I wonder if it can be economical to go smaller still and ship a reactor and power generation (TRG maybe or a small turbine) that then doesn't require much other than connecting wiring and plumbing and its encased in at least one security layer covered in sensors if something goes wrong its all contained. Then its just a single lorry with a box you wire in. That has a chance of being scalable and easy to deploy and I can't help but think there is a market for ~0.5-10 KW reactors if they can get the lowest end down to about $20,000, it would compete OK with solar and wind price wise.

I suspect no one has bothered because the regulatory overhead means it has to be big enough to be worth it and like Wind power scales enormously with the size of the plant. But what I want is a tiny reactor in my basement, add a few batteries for dealing with the duck curve and you have something that will sit there producing power for 25 years and a contract for it be repaired and ultimately collected at end of life.

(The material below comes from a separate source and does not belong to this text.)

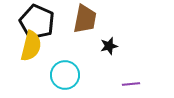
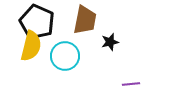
brown trapezoid: moved 1 px down
black star: moved 1 px right, 4 px up
cyan circle: moved 19 px up
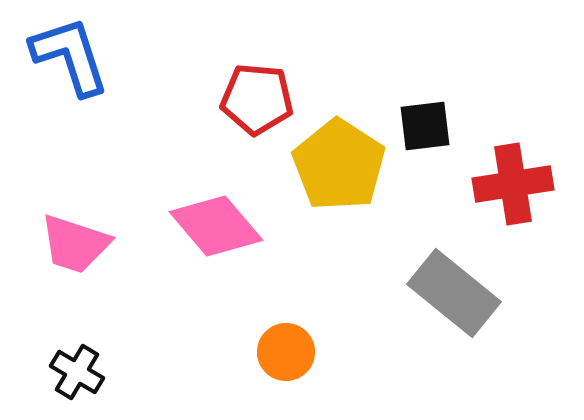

You can sort of do this today using the Tritium glow sticks and solar cells but it doesn't last long enough and the price is not competitive. Going more directly to the band gap in a silicon or something else cell and a long lived nuclear material could maybe get a little closer price wise.

[–] [email protected] 1 points 5 months ago (13 children)

You want people to have their own private nuclear reactor in their basement?

Nukeheads are insane

[–] [email protected] 2 points 5 months ago

That's some real 1950s futurism.

Ford proposed a car with a nuclear reactor.